Thats a good idea. There's a 4 door in a junk yard by me. I can get a piece from them and fix the doner. If I screw it up too bad, my car isn't taken apart
I've done it a couple times. I chopped this cab three inches if I remember correctly, about 10 years ago. As Porkn****** stated, you had better be dedicated. I didn't like the way things lined up once the top was initially fit in place, and I didn't want to cut the doors and slant the tops in, cause I didn't think the windows would go up and down properly. Regardless, this is what I did. I quartered the roof and put in a strip each direction about an inch and a bit wide. Doubles the miles of welding to be done. Once cut apart, things sure as hell went goofy on me all right. The sheet metal caved in from every direction. I cut a bunch of hardwood strips a couple inches wide, and a couple feet long each about an eighth of an inch thick. I clamped them profusely all around where the new metal had to be in an effort to get it all up into the proper plane so to speak. Once it all sort of looked good, I started fitting and tacking. It took a **** ton of time to complete. There isn't an ounce of filler anywhere in this roof. I sprayed some primer on the roof just so it wouldn't start rusting immediately only to find out the owner would rather have left it bare. The underside of the roof shows all the welding that was done. The cab still looks exactly like that it's still driven regularly and races occasionally with a huge diesel engine, so I can't show any finished pics. (Rodent with a metal finished roof). I tell everyone I don't do rat.
As I stated above, it can be done, but it's a ton of work, and you'd best be fussy in your workmanship so you can contain any carnage that you create. Good luck.
Is the inner structure of the fastback roof OK? If I were going to tackle this, I'd probably do the complete fastback roof/doors swapover first, and get everything fitting properly, as if the fastback roof were still 100% good. And when I had the roof and doors swapped and all the pieces fit up, then I'd cut the old sedan roof apart and weld in the sections that were needed to fix the fastback roof. I would not try to tie the two roofs together in one huge operation, getting the cut lines lined up is going to be way too difficult.
I have been pulled into more than 1 difficult body job over my career. My best advice is if you want a 2 door and have one for a doner parts car use it! converting a 4 to 2 door is no small undertaking. With the questions you're asking you are already doubting your skill level. Replacing a rusty front section and a Body Swap is way less work than a 4 to 2 door conversion. Welding skills and metal finish skills aside a Body repair and swap is way easier.

▬▬▬▬▬▬▬▬▬▬

Can you restate the forum thread on the roof and door swap between "I have been" and "is way easier.", inclusive, swapping "difficult body job" for "challenging body job"?

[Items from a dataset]
▬▬▬▬▬▬▬▬▬▬

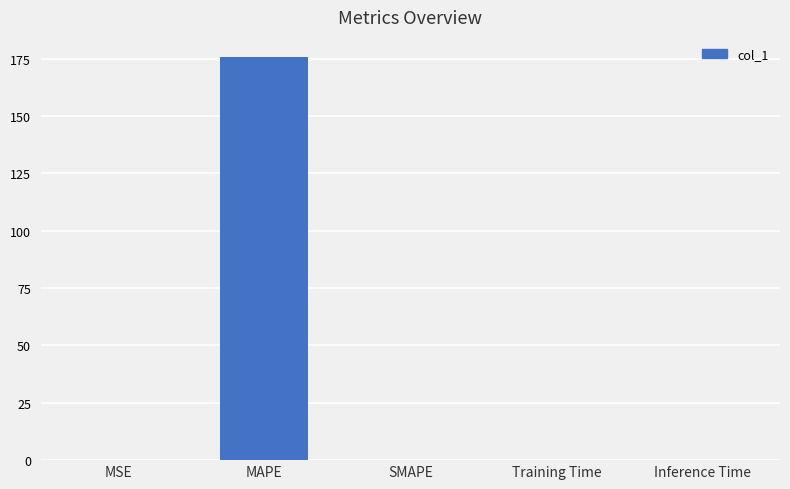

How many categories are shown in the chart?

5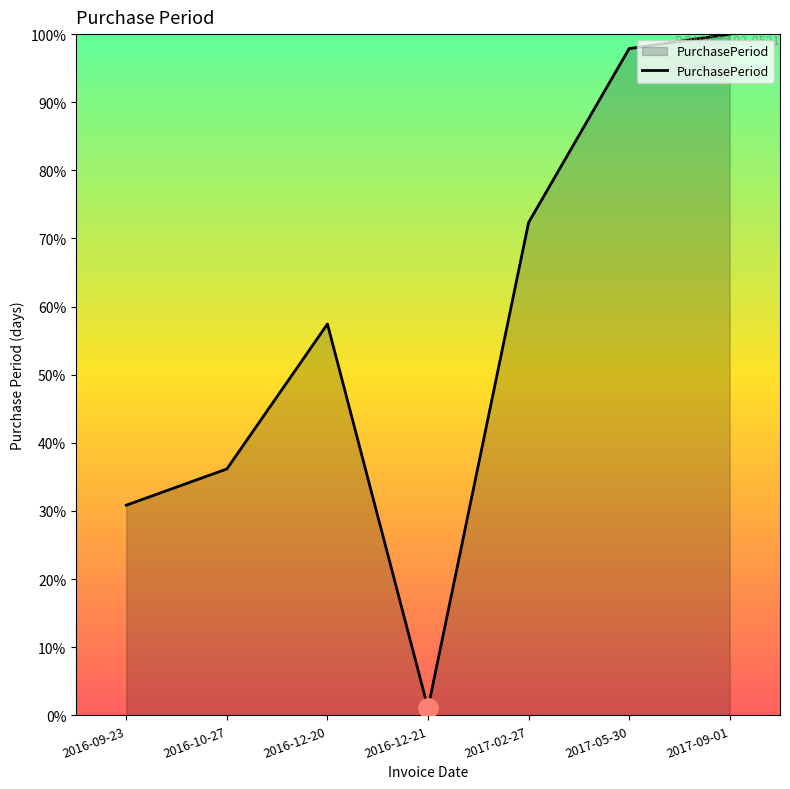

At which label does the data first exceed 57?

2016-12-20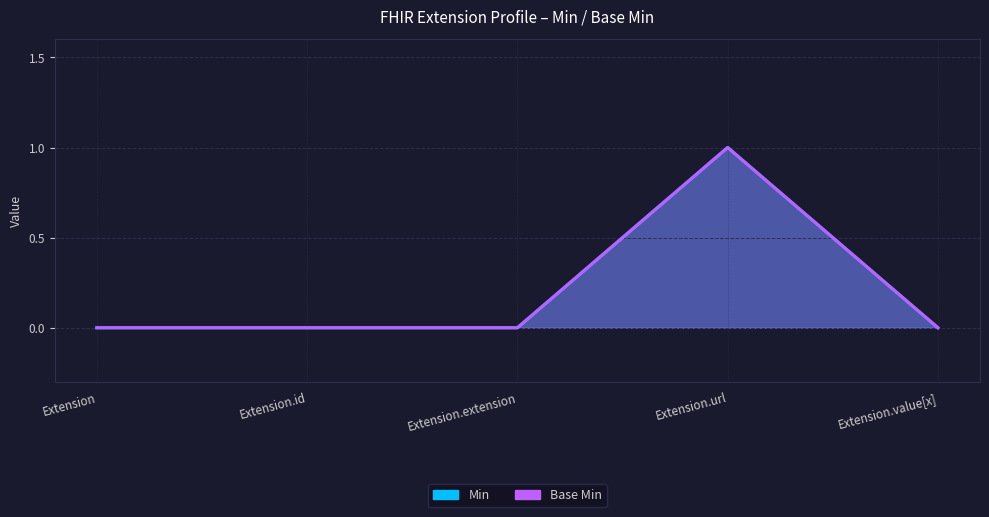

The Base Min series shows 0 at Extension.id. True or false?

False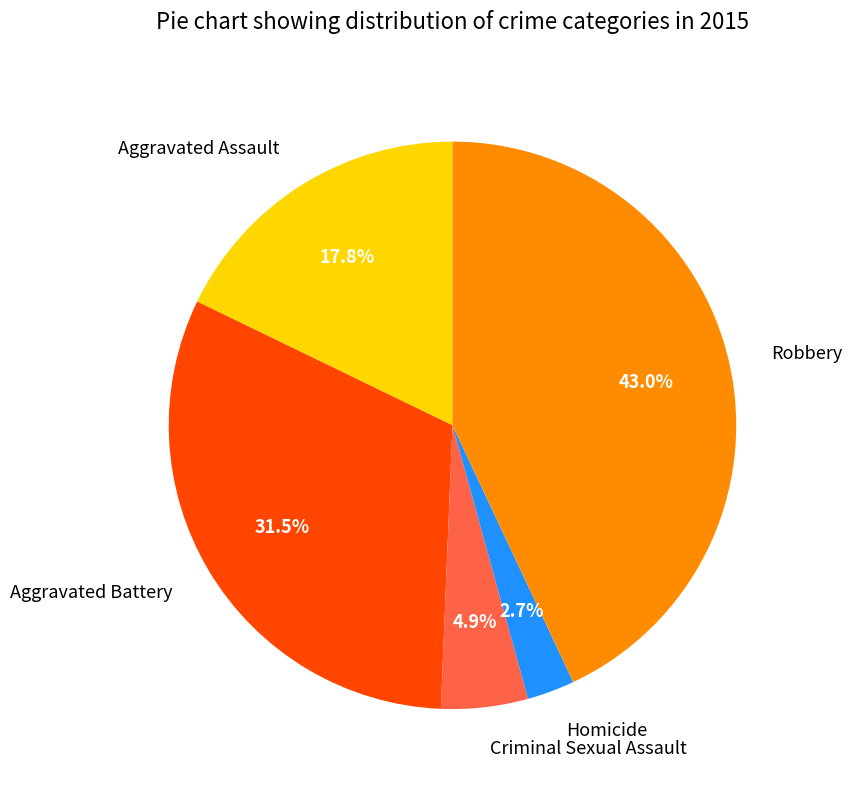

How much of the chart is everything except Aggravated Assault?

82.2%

▬▬▬▬▬▬▬▬▬▬

=== THE ANSWER ===
I have been pulled into more than 1 challenging body job over my career. My best advice is if you want a 2 door and have one for a doner parts car use it! converting a 4 to 2 door is no small undertaking. With the questions you're asking you are already doubting your skill level. Replacing a rusty front section and a Body Swap is way less work than a 4 to 2 door conversion. Welding skills and metal finish skills aside a Body repair and swap is way easier.